記事を要約すると
・5月10日分の放映で、肉眼で確認できないほど短いカットを挿入していた
・そのシーンは、本能寺が爆発するシーンの直前
・短いカットの内容は、「天地人」に対応する空、水田、明智光秀役俳優の横顔の3カットが計0・2秒間挿入されていた
・複数の視聴者から「サブリミナル映像ではないか」という問い合わせがあった
・NHKと日本民間放送連盟は「サブリミナル効果」に関しても放送基準を示している
・NHKは、「死を目前にした織田信長の気持ちを印象的に伝えるための演出。短いながらも知覚できるカットで、サブリミナル手法にはあたらない」と説明している
というもの。
YOMIURI ONLINEでは「肉眼で確認できないほど」と報じているが、私はこの放送をリアルタイムで視聴したが、「空、水田、明智光秀役俳優(鶴見辰吾さん)の横顔の3カット」は、全く問題なく「知覚」できた。
つまり、この報道を読んだ時に、
「どこが問題になるんだろう?」
「織田信長(吉川晃司さん)の死を目前とした心境としては適した映像」
と感じた。
念のため、ウィキペディアで「サブリミナル効果」を調べてみると、
・潜在意識、意識と潜在意識の境界領域に刺激を与える事で表れるとされる効果
・科学的にはまだ証明されておらず、効果を疑問視する学者もいる
・視覚的情報は、大脳皮質の視覚野で近くされ、この伝導にはおよそ0.1秒かかる
・大脳皮質の視覚野の時間的な二点弁別能もおよそ0.1秒であり、それより短い時間で完結した現象は不正確にしか認識することができない
・0.03秒以下では、大脳皮質視覚野が感知できない(感知するしきい値を下回っている)
とある。
つまり、潜在意識に働きかけるサブリミナル映像とは、
「0.03秒~0.1秒の映像を流すこと」
である。
したがって、今回大河ドラマで演出されたものは、
「0.2秒程度のカット映像」
であり、サブリミナル映像ではない。
そもそも、「映像をスロー再生」するなどせずに「知覚」できている時点で「サブリミナル効果」ではないのだ。

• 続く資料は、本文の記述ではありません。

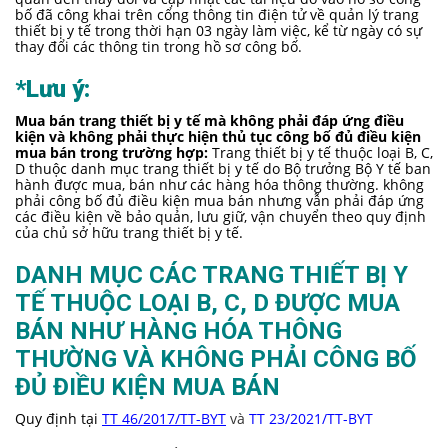
bố đã công khai trên cổng thông tin điện tử về quản lý trang
thiết bị y tế trong thời hạn 03 ngày làm việc, kể từ ngày có sự
thay đổi các thông tin trong hồ sơ công bố.
*Lưu ý:
Mua bán trang thiết bị y tế mà không phải đáp ứng điều
kiện và không phải thực hiện thủ tục công bố đủ điều kiện
mua bán trong trường hợp:
Trang thiết bị y tế thuộc loại B, C,
D thuộc danh mục trang thiết bị y tế do Bộ trưởng Bộ Y tế ban
hành được mua, bán như các hàng hóa thông thường. không
phải công bố đủ điều kiện mua bán nhưng vẫn phải đáp ứng
các điều kiện về bảo quản, lưu giữ, vận chuyển theo quy định
của chủ sở hữu trang thiết bị y tế.
DANH MỤC CÁC TRANG THIẾT BỊ Y
TẾ THUỘC LOẠI B, C, D ĐƯỢC MUA
BÁN NHƯ HÀNG HÓA THÔNG
THƯỜNG VÀ KHÔNG PHẢI CÔNG BỐ
ĐỦ ĐIỀU KIỆN MUA BÁN
Quy định tại
TT 46/2017/TT-BYT
và
TT 23/2021/TT-BYT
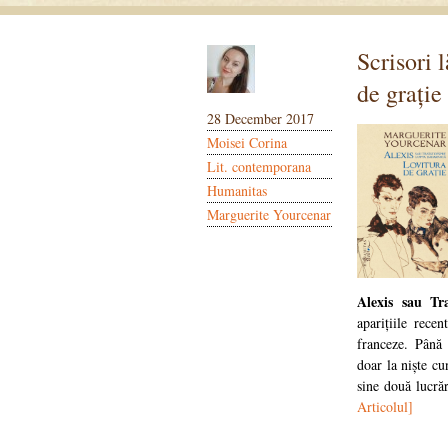
Scrisori 
de grație
28 December 2017
Moisei Corina
Lit. contemporana
Humanitas
Marguerite Yourcenar
Alexis sau Tr
aparițiile rece
franceze. Până 
doar la niște cu
sine două lucrăr
Articolul]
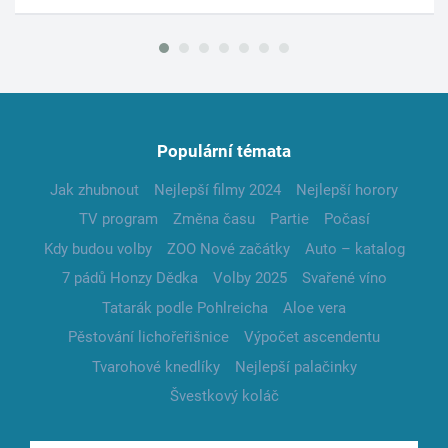
Populární témata
Jak zhubnout
Nejlepší filmy 2024
Nejlepší horory
TV program
Změna času
Partie
Počasí
Kdy budou volby
ZOO Nové začátky
Auto – katalog
7 pádů Honzy Dědka
Volby 2025
Svařené víno
Tatarák podle Pohlreicha
Aloe vera
Pěstování lichořeřišnice
Výpočet ascendentu
Tvarohové knedlíky
Nejlepší palačinky
Švestkový koláč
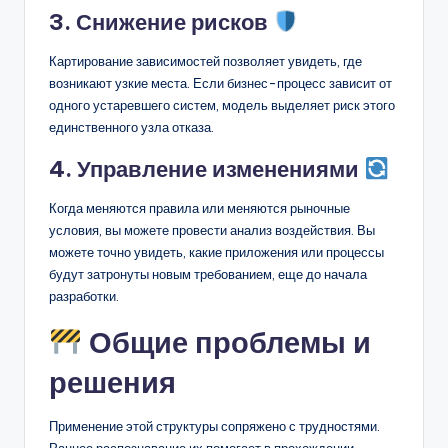
3. Снижение рисков
Картирование зависимостей позволяет увидеть, где
возникают узкие места. Если бизнес-процесс зависит от
одного устаревшего систем, модель выделяет риск этого
единственного узла отказа.
4. Управление изменениями
Когда меняются правила или меняются рыночные
условия, вы можете провести анализ воздействия. Вы
можете точно увидеть, какие приложения или процессы
будут затронуты новым требованием, еще до начала
разработки.
Общие проблемы и
решения
Применение этой структуры сопряжено с трудностями.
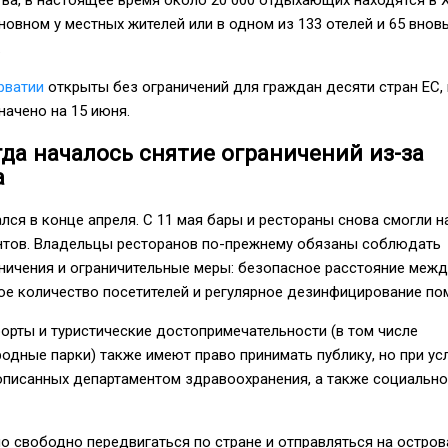
новном у местных жителей или в одном из 133 отелей и 65 внов
.
рватии
открыты без ограничений для граждан десяти стран ЕС,
начено на 15 июня.
гда началось снятие ограничений из-за
а
ся в конце апреля. С 11 мая бары и рестораны снова смогли н
ентов. Владельцы ресторанов по-прежнему обязаны соблюдать
ничения и ограничительные меры: безопасное расстояние межд
ое количество посетителей и регулярное дезинфицирование по
рорты и туристические достопримечательности (в том числе
одные парки) также имеют право принимать публику, но при ус
описанных департаментом здравоохранения, а также социально
о свободно передвигаться по стране и отправляться на остров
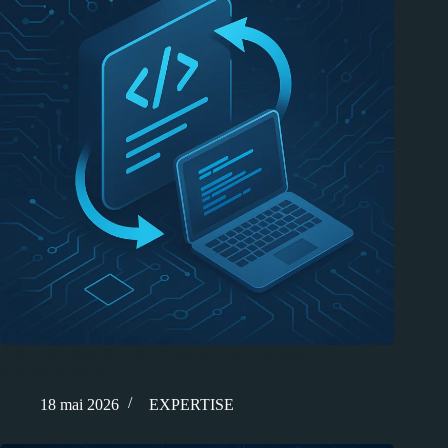
Auto-exécution de code et dialogue de confiance : Un
partenariat risqué ?
18 mai 2026
EXPERTISE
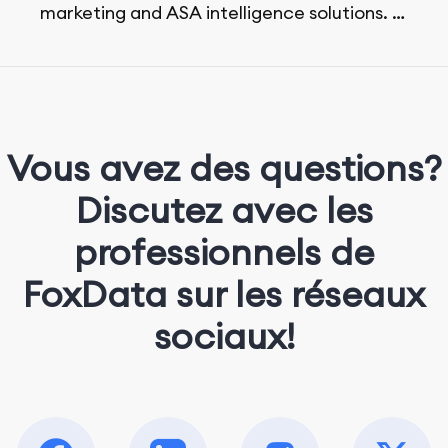
marketing and ASA intelligence solutions.
She loves music, dancing, and food!
Vous avez des questions?
Discutez avec les
professionnels de
FoxData sur les réseaux
sociaux!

ついでに「日本放送協会」と「日本民間放送連盟」の基準を調べてみると、
(1)「日本放送協会国内番組基準」第1章第11項「表現」
「6 通常知覚できない技法で、潜在意識に働きかける表現はしない」
(2)日本民間放送連盟放送基準 第8章
「(60) 視聴者が通常、感知し得ない方法によって、なんらかのメッセージの伝達を意図する手法(いわゆるサブリミナル的表現手法)は、公正とはいえず、放送に適さない」
とある。
この問題は、個人的には「騒ぐほどのことでもない」と思うが、これらの自主基準に補足的内規を加えるのであれば、「通常知覚できない映像基準とは0.1秒以下のカット映像である」と規定しておくことが、視聴者に対する説明責任も、映像制作サイドの手順書としても適切なものとなるだろう。
余談であるが、「日本民間放送連盟放送基準」には
「第8章の(54)」で「占い、運勢判断およびこれに類するものは、断定したり、無理に信じさせたりするような取り扱いはしない」ともある。
こちらの基準に抵触が懸念される番組の方が各局とも多数あるのではないかと思う。